→ **Task goal**
Check each line of the data for "Road" and select those that have it.

(Dataset records)

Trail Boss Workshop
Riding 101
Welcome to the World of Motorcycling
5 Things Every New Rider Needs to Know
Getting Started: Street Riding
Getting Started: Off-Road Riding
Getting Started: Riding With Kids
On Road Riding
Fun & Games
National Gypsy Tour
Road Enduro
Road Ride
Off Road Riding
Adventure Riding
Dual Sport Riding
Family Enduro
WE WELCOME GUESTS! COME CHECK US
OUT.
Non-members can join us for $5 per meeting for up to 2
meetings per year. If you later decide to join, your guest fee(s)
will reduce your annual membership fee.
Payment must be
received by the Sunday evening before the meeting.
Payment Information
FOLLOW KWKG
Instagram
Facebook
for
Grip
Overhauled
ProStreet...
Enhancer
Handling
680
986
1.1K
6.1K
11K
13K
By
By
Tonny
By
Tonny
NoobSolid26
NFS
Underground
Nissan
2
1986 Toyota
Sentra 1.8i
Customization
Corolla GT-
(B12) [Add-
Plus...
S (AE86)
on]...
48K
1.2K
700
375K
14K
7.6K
...
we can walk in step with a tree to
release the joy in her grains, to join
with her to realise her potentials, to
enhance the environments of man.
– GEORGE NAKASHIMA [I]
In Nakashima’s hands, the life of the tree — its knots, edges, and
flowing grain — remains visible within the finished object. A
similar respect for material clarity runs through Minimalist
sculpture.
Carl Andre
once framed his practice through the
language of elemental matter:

→ **Problem solution**
Getting Started: Off-Road Riding
On Road Riding
Road Enduro
Road Ride
Off Road Riding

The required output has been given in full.